Saved entries
• • •

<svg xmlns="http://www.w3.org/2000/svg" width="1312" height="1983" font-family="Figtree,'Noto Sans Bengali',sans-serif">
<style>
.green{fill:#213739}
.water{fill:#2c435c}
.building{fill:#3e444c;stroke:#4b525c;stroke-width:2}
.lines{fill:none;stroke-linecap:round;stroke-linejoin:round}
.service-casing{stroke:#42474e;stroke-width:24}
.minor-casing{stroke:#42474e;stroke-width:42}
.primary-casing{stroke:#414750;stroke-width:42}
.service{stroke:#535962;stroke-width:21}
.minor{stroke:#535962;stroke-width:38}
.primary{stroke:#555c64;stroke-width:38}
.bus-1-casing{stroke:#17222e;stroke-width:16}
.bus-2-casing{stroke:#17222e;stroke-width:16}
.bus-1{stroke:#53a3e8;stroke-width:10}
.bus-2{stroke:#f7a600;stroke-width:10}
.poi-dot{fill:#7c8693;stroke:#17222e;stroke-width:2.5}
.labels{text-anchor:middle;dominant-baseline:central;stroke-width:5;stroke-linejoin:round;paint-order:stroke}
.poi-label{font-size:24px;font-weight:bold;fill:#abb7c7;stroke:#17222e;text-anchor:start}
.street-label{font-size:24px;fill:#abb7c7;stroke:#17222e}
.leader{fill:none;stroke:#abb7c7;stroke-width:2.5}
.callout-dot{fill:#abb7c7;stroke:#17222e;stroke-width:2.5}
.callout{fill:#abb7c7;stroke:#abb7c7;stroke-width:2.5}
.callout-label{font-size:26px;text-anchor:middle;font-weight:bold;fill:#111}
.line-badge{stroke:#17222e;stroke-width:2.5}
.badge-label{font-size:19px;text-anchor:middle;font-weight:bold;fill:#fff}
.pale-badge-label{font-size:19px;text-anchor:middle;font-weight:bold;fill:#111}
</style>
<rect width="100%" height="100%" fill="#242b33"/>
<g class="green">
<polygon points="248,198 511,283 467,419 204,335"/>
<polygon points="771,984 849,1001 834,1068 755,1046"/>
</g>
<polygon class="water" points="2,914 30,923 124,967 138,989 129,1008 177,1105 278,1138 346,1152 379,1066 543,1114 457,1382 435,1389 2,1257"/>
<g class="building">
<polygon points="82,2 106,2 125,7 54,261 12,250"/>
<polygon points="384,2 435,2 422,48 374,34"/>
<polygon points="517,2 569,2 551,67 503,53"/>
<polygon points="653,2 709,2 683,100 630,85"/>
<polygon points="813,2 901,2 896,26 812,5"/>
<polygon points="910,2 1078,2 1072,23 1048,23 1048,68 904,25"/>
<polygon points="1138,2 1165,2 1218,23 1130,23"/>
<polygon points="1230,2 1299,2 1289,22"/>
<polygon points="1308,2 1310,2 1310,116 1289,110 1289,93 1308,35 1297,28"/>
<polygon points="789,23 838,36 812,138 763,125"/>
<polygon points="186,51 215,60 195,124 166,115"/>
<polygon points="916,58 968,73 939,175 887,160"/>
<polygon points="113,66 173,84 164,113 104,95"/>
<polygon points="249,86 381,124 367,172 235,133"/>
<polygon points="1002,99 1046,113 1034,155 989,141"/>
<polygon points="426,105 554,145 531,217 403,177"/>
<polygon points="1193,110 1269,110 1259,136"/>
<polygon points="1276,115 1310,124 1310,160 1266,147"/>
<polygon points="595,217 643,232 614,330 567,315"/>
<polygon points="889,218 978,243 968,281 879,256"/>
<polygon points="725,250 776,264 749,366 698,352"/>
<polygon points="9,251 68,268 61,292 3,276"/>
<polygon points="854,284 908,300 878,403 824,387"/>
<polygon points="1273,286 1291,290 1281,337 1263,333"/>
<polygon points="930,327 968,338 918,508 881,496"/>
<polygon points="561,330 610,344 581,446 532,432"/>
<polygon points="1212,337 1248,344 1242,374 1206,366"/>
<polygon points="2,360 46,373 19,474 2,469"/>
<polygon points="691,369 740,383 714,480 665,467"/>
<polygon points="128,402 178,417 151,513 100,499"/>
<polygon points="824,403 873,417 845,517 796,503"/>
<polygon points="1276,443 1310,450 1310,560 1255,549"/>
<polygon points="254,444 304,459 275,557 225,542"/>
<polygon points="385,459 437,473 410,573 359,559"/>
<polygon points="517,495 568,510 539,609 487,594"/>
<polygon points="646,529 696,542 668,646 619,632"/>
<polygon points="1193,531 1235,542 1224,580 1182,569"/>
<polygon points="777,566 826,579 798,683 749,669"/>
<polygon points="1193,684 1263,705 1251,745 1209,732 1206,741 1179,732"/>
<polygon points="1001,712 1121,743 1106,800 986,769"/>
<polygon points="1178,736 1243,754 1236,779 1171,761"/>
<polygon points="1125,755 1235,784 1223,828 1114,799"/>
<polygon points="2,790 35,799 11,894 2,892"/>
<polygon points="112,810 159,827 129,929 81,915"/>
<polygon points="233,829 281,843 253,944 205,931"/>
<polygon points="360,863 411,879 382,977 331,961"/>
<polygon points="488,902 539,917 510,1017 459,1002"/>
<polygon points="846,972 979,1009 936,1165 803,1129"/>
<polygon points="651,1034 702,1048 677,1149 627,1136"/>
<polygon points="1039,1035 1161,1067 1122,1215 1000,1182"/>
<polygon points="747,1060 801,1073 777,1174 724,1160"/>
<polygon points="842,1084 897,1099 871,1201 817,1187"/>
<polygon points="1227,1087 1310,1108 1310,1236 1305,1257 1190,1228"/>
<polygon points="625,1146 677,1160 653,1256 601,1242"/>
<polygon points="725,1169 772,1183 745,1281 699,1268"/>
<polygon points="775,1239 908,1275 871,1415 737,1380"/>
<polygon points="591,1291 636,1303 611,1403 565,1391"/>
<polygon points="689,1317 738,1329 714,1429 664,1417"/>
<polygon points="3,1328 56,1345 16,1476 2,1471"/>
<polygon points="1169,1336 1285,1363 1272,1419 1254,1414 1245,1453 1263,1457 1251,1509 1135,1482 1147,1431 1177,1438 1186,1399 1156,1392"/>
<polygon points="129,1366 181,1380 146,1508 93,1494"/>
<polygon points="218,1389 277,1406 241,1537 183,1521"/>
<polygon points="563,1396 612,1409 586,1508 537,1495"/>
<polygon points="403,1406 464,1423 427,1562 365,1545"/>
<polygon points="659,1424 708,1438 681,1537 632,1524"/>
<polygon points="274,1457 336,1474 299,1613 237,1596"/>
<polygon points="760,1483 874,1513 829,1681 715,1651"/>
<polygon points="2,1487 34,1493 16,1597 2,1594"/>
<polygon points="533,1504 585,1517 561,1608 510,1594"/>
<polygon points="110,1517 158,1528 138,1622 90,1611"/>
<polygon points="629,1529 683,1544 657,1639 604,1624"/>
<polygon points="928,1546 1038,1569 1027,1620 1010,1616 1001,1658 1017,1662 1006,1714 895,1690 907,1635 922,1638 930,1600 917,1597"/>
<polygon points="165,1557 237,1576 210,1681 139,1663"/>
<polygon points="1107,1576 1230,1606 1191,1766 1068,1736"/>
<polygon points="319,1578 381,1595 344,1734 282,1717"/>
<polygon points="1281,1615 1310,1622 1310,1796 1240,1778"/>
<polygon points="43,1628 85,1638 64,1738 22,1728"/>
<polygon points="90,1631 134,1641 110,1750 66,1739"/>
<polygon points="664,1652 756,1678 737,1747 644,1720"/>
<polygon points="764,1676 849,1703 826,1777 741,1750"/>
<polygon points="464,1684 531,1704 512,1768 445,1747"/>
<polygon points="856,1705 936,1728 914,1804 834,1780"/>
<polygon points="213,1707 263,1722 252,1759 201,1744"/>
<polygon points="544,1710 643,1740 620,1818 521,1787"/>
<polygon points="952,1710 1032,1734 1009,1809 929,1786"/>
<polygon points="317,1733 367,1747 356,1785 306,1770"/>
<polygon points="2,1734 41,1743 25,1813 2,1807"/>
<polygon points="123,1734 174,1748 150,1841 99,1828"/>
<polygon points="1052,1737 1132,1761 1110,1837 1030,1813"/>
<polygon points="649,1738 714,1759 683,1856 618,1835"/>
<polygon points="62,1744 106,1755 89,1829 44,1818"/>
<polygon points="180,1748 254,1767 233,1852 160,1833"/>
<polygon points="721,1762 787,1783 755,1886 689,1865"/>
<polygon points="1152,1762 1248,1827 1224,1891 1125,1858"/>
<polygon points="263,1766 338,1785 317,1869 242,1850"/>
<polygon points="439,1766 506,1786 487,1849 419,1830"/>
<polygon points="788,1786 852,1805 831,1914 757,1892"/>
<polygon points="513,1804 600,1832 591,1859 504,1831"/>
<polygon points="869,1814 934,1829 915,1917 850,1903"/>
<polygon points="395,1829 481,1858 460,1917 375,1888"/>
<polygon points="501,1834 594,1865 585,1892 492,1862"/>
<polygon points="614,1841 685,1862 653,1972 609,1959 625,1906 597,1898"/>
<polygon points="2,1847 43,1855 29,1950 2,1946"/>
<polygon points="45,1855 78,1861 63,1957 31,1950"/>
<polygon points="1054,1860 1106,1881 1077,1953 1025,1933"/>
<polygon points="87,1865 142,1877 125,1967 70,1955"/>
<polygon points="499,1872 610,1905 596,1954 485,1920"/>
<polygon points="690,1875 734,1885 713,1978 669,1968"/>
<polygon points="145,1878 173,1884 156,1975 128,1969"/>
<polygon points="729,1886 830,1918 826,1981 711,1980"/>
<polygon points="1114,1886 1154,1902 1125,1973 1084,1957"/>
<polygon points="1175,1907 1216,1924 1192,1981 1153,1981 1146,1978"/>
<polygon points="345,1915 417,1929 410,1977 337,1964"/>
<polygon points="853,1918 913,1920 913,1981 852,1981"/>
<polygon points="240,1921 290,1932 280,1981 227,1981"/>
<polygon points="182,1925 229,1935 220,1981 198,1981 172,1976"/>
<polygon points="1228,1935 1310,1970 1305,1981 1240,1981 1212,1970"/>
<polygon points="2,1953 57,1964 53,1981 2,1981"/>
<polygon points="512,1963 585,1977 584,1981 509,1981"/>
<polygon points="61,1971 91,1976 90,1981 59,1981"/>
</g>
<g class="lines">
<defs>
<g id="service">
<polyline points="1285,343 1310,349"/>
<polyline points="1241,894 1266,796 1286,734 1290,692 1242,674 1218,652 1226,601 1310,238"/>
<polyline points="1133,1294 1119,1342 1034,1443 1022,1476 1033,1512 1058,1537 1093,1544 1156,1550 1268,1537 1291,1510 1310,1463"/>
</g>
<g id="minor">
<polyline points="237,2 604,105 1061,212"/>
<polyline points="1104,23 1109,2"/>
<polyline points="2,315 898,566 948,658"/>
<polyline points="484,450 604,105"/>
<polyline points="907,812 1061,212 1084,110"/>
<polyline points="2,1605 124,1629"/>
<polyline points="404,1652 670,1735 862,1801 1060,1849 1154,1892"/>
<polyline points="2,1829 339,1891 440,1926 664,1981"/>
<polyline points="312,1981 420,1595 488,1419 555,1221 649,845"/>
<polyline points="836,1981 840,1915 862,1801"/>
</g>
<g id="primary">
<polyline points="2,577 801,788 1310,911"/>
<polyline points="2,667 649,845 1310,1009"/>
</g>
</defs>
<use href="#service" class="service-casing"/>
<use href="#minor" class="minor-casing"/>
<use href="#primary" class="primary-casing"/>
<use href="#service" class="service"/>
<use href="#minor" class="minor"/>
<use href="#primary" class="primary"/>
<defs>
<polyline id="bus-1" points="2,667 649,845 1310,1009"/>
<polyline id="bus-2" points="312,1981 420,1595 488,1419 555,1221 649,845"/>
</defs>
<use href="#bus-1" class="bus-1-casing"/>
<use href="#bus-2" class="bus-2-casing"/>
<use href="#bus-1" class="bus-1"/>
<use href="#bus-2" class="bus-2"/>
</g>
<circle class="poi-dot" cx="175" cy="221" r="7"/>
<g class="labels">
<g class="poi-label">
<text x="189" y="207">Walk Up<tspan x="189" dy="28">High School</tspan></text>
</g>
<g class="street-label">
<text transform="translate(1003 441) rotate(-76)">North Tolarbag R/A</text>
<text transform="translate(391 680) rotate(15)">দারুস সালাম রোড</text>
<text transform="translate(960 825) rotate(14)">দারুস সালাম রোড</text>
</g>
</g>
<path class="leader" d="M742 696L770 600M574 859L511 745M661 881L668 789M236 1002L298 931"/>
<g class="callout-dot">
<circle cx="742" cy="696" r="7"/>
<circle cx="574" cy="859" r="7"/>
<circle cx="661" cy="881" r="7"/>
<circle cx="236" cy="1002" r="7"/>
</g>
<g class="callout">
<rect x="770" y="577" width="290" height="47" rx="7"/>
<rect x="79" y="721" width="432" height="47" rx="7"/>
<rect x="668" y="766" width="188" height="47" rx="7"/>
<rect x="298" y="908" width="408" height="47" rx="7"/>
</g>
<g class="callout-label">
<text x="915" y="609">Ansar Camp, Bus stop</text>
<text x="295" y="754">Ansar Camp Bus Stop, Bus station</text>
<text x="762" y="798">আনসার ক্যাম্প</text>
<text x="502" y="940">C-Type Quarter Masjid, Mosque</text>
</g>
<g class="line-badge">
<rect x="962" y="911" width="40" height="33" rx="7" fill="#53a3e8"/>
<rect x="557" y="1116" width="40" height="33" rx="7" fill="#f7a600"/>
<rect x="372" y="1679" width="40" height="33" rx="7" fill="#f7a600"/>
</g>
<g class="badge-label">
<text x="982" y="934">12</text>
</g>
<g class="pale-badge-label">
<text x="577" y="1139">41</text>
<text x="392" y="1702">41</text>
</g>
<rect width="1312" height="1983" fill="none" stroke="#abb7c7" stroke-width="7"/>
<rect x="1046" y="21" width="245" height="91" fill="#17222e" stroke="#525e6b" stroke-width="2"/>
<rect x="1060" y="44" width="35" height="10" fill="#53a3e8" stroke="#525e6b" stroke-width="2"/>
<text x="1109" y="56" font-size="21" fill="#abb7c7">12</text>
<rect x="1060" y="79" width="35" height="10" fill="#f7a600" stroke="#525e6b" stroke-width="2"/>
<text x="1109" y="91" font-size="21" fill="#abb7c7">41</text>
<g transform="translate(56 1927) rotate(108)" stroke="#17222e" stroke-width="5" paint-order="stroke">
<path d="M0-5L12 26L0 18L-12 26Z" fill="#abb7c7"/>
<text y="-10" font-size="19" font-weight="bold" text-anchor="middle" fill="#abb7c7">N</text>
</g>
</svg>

• • •

Problem requirements - Copy each line in the entries above where the word "lines" shows up.

Expected answer -
.lines{fill:none;stroke-linecap:round;stroke-linejoin:round}
<g class="lines">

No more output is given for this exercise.